With the exception of the pictures, transcribe the entire listing exactly.

| Information shown |

---

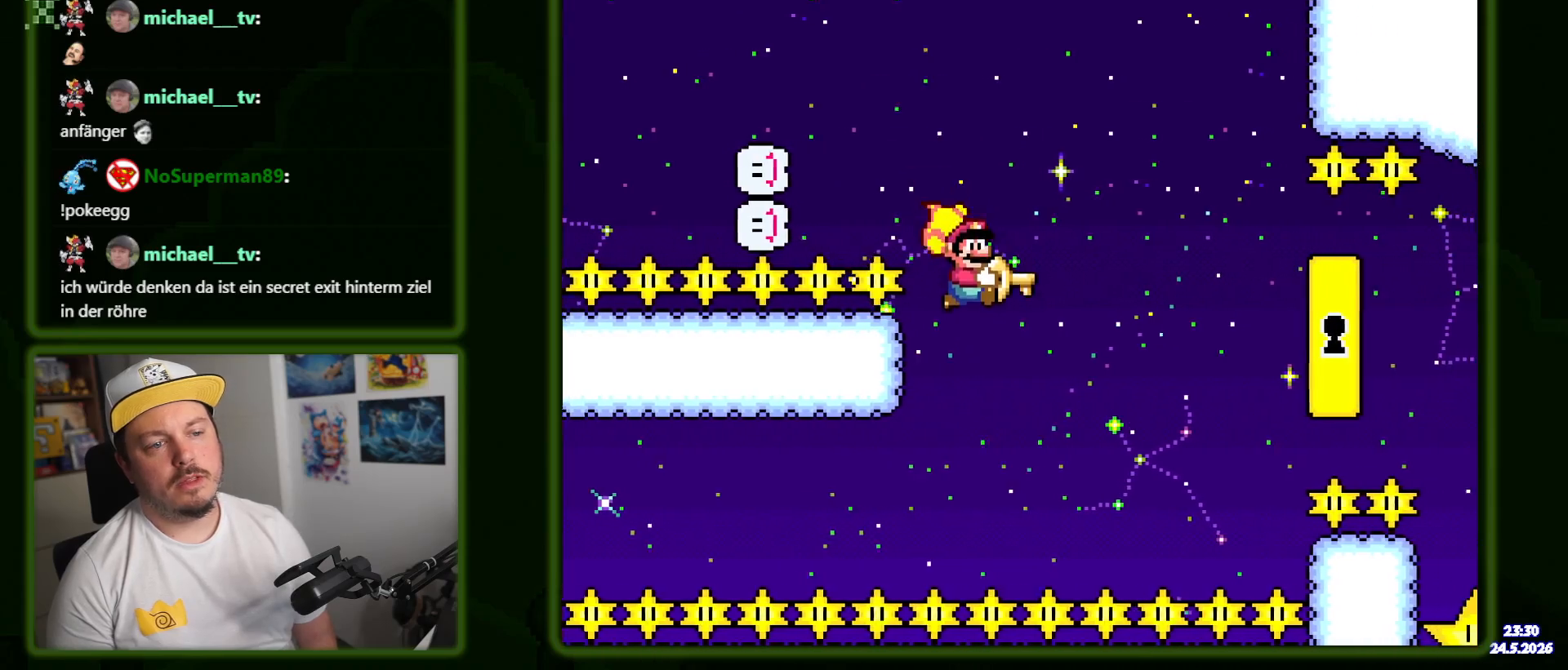
{"buttons": [], "events": []}
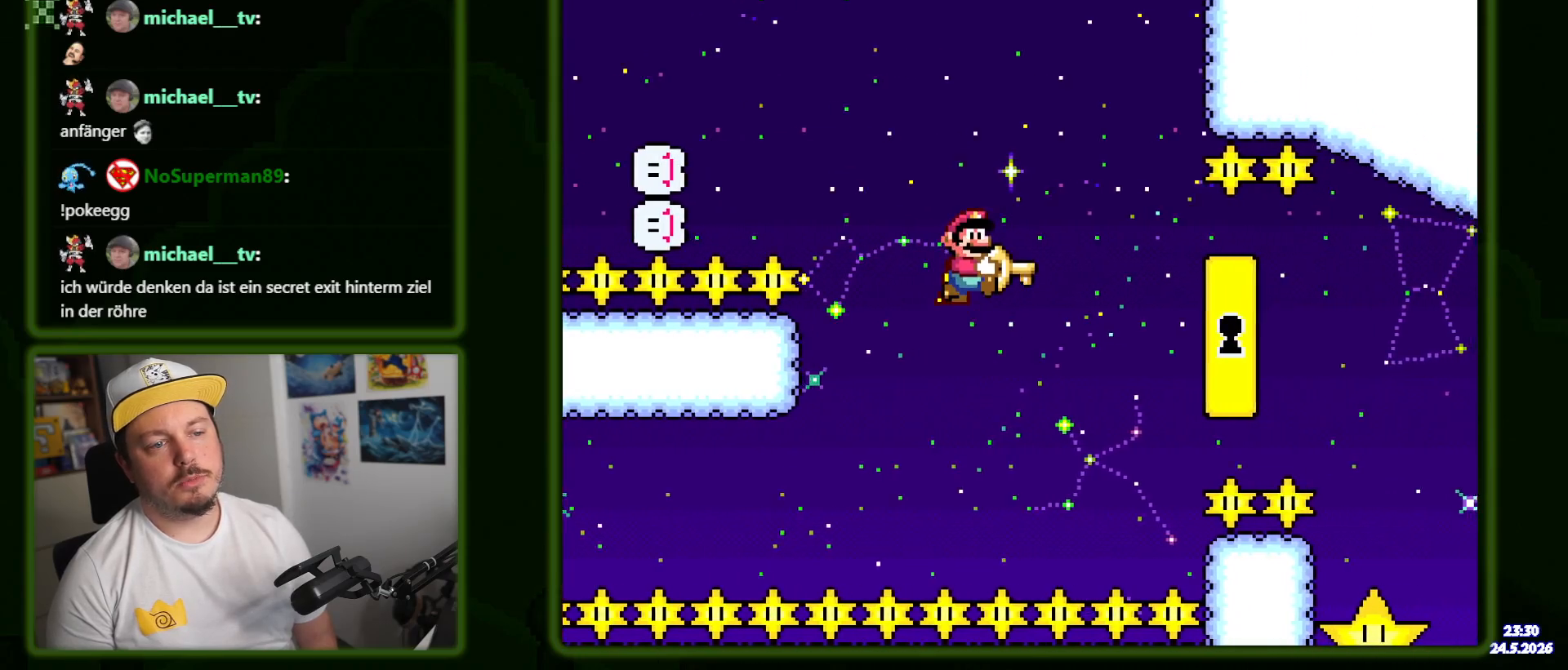
{"buttons": [], "events": []}
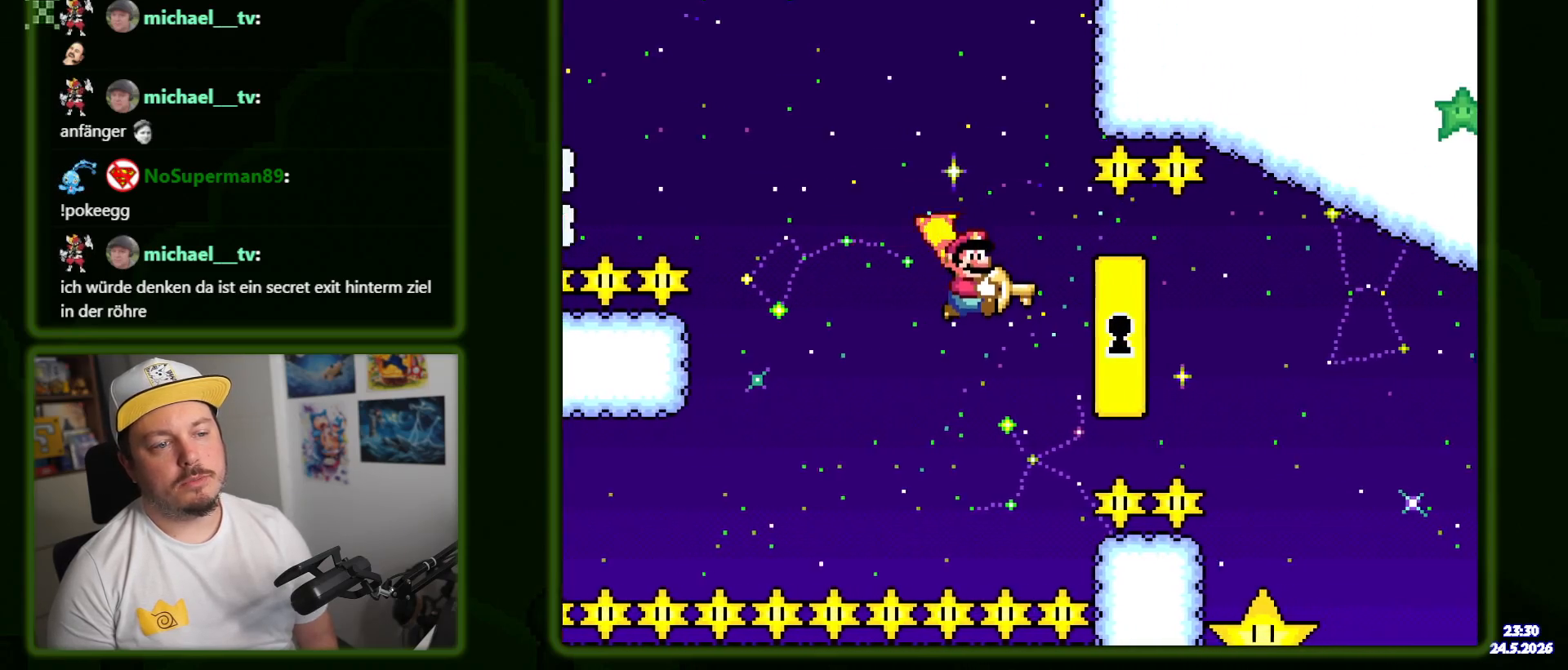
{"buttons": [], "events": [[217, "DPAD_UP", "down"], [317, "DPAD_UP", "up"]]}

---

| Task answer |
{"buttons": [], "events": []}
{"buttons": [], "events": []}
{"buttons": [], "events": [[217, "DPAD_UP", "down"], [317, "DPAD_UP", "up"]]}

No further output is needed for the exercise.